→ PROBLEM TO WORK ON: Every entry, from first to last, must be written out exactly.

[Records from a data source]
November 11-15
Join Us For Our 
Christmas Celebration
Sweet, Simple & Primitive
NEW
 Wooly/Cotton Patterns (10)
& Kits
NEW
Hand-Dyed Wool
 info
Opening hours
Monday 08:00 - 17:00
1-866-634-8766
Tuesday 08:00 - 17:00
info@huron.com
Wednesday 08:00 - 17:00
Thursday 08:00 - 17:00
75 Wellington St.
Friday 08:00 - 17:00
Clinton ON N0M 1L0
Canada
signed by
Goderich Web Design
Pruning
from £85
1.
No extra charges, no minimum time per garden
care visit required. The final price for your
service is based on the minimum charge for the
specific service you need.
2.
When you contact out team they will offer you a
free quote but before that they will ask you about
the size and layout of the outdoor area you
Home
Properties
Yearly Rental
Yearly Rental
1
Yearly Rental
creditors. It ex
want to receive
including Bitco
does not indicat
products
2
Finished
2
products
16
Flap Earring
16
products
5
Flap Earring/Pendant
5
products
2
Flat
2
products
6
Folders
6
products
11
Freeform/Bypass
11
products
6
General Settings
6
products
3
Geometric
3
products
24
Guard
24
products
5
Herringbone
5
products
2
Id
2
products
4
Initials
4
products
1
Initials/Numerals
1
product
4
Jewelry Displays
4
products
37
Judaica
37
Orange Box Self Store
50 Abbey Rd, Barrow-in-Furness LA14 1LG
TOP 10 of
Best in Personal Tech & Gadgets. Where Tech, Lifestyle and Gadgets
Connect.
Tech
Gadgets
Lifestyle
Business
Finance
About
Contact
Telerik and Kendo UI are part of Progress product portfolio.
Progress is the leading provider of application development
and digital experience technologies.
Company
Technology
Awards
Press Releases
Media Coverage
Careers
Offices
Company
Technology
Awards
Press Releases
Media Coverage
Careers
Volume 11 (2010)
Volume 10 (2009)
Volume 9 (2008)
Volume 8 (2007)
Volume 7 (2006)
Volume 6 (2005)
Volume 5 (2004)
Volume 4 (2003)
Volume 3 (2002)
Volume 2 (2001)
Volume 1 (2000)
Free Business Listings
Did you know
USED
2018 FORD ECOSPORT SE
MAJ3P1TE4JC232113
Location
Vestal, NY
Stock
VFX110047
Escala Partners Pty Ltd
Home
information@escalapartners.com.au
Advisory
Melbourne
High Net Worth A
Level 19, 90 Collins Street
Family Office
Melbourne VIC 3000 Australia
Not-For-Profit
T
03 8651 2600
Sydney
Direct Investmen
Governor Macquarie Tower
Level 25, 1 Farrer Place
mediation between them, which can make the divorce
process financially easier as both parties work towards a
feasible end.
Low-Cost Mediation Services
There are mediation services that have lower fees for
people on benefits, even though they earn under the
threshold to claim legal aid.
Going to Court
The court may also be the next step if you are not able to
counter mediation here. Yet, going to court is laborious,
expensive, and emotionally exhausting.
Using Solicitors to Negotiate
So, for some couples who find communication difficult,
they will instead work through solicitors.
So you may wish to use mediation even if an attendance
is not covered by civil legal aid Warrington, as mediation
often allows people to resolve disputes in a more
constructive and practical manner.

→ SOLVED PROBLEM:
November 11-15
Join Us For Our 
Christmas Celebration
Sweet, Simple & Primitive
NEW
 Wooly/Cotton Patterns (10)
& Kits
NEW
Hand-Dyed Wool
 info
Opening hours
Monday 08:00 - 17:00
1-866-634-8766
Tuesday 08:00 - 17:00
info@huron.com
Wednesday 08:00 - 17:00
Thursday 08:00 - 17:00
75 Wellington St.
Friday 08:00 - 17:00
Clinton ON N0M 1L0
Canada
signed by
Goderich Web Design
Pruning
from £85
1.
No extra charges, no minimum time per garden
care visit required. The final price for your
service is based on the minimum charge for the
specific service you need.
2.
When you contact out team they will offer you a
free quote but before that they will ask you about
the size and layout of the outdoor area you
Home
Properties
Yearly Rental
Yearly Rental
1
Yearly Rental
creditors. It ex
want to receive
including Bitco
does not indicat
products
2
Finished
2
products
16
Flap Earring
16
products
5
Flap Earring/Pendant
5
products
2
Flat
2
products
6
Folders
6
products
11
Freeform/Bypass
11
products
6
General Settings
6
products
3
Geometric
3
products
24
Guard
24
products
5
Herringbone
5
products
2
Id
2
products
4
Initials
4
products
1
Initials/Numerals
1
product
4
Jewelry Displays
4
products
37
Judaica
37
Orange Box Self Store
50 Abbey Rd, Barrow-in-Furness LA14 1LG
TOP 10 of
Best in Personal Tech & Gadgets. Where Tech, Lifestyle and Gadgets
Connect.
Tech
Gadgets
Lifestyle
Business
Finance
About
Contact
Telerik and Kendo UI are part of Progress product portfolio.
Progress is the leading provider of application development
and digital experience technologies.
Company
Technology
Awards
Press Releases
Media Coverage
Careers
Offices
Company
Technology
Awards
Press Releases
Media Coverage
Careers
Volume 11 (2010)
Volume 10 (2009)
Volume 9 (2008)
Volume 8 (2007)
Volume 7 (2006)
Volume 6 (2005)
Volume 5 (2004)
Volume 4 (2003)
Volume 3 (2002)
Volume 2 (2001)
Volume 1 (2000)
Free Business Listings
Did you know
USED
2018 FORD ECOSPORT SE
MAJ3P1TE4JC232113
Location
Vestal, NY
Stock
VFX110047
Escala Partners Pty Ltd
Home
information@escalapartners.com.au
Advisory
Melbourne
High Net Worth A
Level 19, 90 Collins Street
Family Office
Melbourne VIC 3000 Australia
Not-For-Profit
T
03 8651 2600
Sydney
Direct Investmen
Governor Macquarie Tower
Level 25, 1 Farrer Place
mediation between them, which can make the divorce
process financially easier as both parties work towards a
feasible end.
Low-Cost Mediation Services
There are mediation services that have lower fees for
people on benefits, even though they earn under the
threshold to claim legal aid.
Going to Court
The court may also be the next step if you are not able to
counter mediation here. Yet, going to court is laborious,
expensive, and emotionally exhausting.
Using Solicitors to Negotiate
So, for some couples who find communication difficult,
they will instead work through solicitors.
So you may wish to use mediation even if an attendance
is not covered by civil legal aid Warrington, as mediation
often allows people to resolve disputes in a more
constructive and practical manner.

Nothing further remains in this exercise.